The paper investigates how emotional 3D animations driven by speech are perceived in immersive VR. It compares three state-of-the-art speech-driven methods against a real-human reconstruction baseline across two arousal states, using a VR-based, user-centered evaluation with N=48 participants. Findings show that explicit emotion modeling improves arousal recognition and that high-arousal happy expressions are perceived more realistically, while reconstruction-based facial expressions outperform generative methods in facial realism. The study highlights limitations in animation enjoyment and dyadic interaction quality, emphasizes diversity benefits of certain models, and argues for integrating perceptual evaluations into model development to guide future work. Overall, the work provides a rigorous, user-focused benchmark and design recommendations for emotionally expressive VR agents.

Abstract

Social interactions incorporate nonverbal signals to convey emotions alongside speech, including facial expressions and body gestures. Generative models have demonstrated promising results in creating full-body nonverbal animations synchronized with speech; however, evaluations using statistical metrics in 2D settings fail to fully capture user-perceived emotions, limiting our understanding of model effectiveness. To address this, we evaluate emotional 3D animation generative models within a Virtual Reality (VR) environment, emphasizing user-centric metrics emotional arousal realism, naturalness, enjoyment, diversity, and interaction quality in a real-time human-agent interaction scenario. Through a user study (N=48), we examine perceived emotional quality for three state of the art speech-driven 3D animation methods across two emotions happiness (high arousal) and neutral (mid arousal). Additionally, we compare these generative models against real human expressions obtained via a reconstruction-based method to assess both their strengths and limitations and how closely they replicate real human facial and body expressions. Our results demonstrate that methods explicitly modeling emotions lead to higher recognition accuracy compared to those focusing solely on speech-driven synchrony. Users rated the realism and naturalness of happy animations significantly higher than those of neutral animations, highlighting the limitations of current generative models in handling subtle emotional states. Generative models underperformed compared to reconstruction-based methods in facial expression quality, and all methods received relatively low ratings for animation enjoyment and interaction quality, emphasizing the importance of incorporating user-centric evaluations into generative model development. Finally, participants positively recognized animation diversity across all generative models.

Figures (5)

• Figure 1: Evaluation of Generative Models for Emotional 3D Animation in VR. In this evaluation, participants interact with a virtual character using a VR headset. The setup is modular and supports integration of various text-to-speech (TTS) models and speech-driven 3D animation generation methods. On the right, the figure illustrates an interaction between the participant and the virtual character. Participants' positions are tracked by two base stations installed in the study room, and they use a tablet to record input during the session. The animation generation method utilizes speech segments generated by a TTS system to produce corresponding 3D facial expressions and body animations. These predicted animation data are mapped onto a 3D character, textures are applied via UV mapping, and the final content is rendered and streamed in real-time for VR interaction using Blender (OpenXR).
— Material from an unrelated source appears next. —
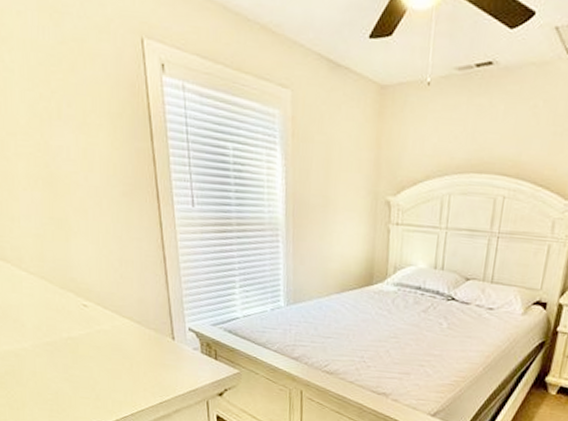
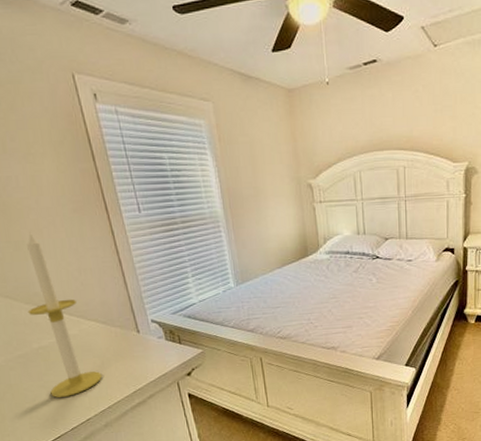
candle: none [61,210,129,396] -> present [27,232,102,398]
• Figure 2: Emotion classification. Left: Ekman’s discrete-emotion theory identifies six basic categories—anger, disgust, fear, happiness, sadness, and surprise—treating each as a distinct class rather than points on a continuum ekman1993. Right: The circumplex model RussellCircumplex places emotions in a two-dimensional space spanned by arousal and valence; the center represents neutral arousal and neutral valence.
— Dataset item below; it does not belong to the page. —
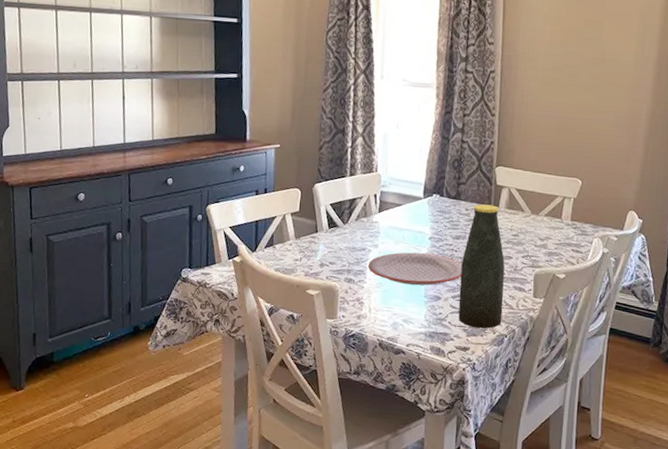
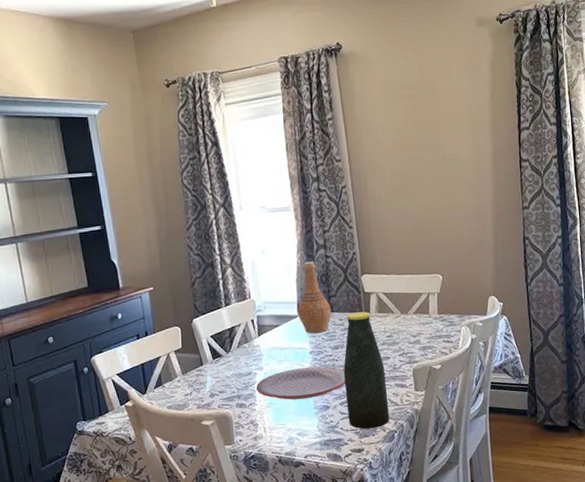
vase: none [423,143,459,219] -> present [298,261,332,334]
• Figure 3: Qualitative evaluation. Top: Specific frames from the generated animation sequences using EMAGE Liu_2024_CVPR, TalkSHOW yi2023generating, and a combination of AMUSE (body animation) chhatre2023emotional and FaceFormer (facial expressions) fan2021faceformer. Bottom: The workflow for generating reconstruction-based animations from real human facial expressions and body gestures using driving video input, which serves as our baseline. The reconstruction method PIXIE PIXIE:2021 + DECA DECA:Siggraph2021 predicts pose parameters, normal maps, and textures, which are combined and rendered. Specific frames from the resulting video-based reconstruction animations are shown in the bottom right.
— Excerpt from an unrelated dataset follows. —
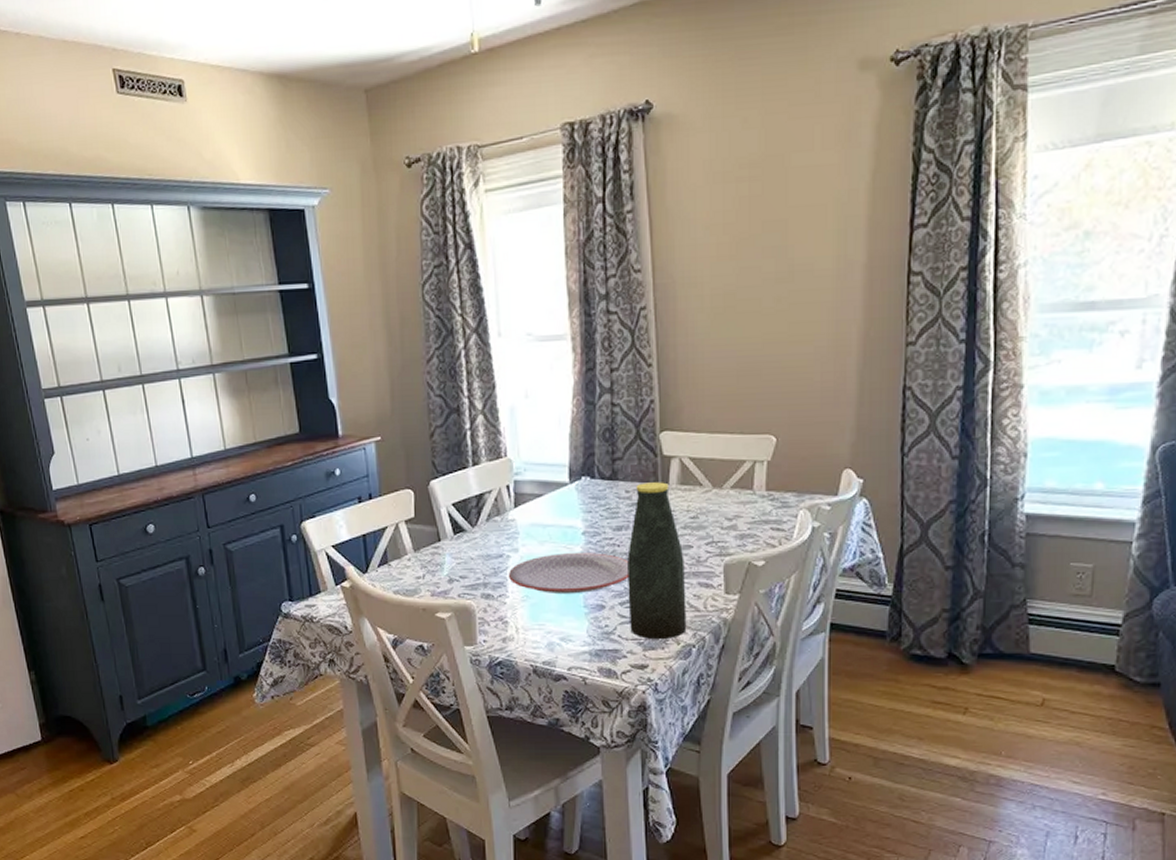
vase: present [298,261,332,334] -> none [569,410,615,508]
• Figure 4: Summary of likert scale results. Summary of Likert scale ratings for Animation Realism (avatar felt like a real person), Animation Naturalness (facial expressions; body movements), Animation Enjoyment, and Interaction Quality (interaction warmth). For brevity, we denote EMAGE, TalkSHOW, PIXIE+DECA, and AMUSE+FaceFormer as M1, M2, M3, and M4, respectively, and use "High" and "Low" to represent happy and neutral emotions.
• Figure A.1: Left: SMPL-X joints. Right: Blender render of an outdoor scene.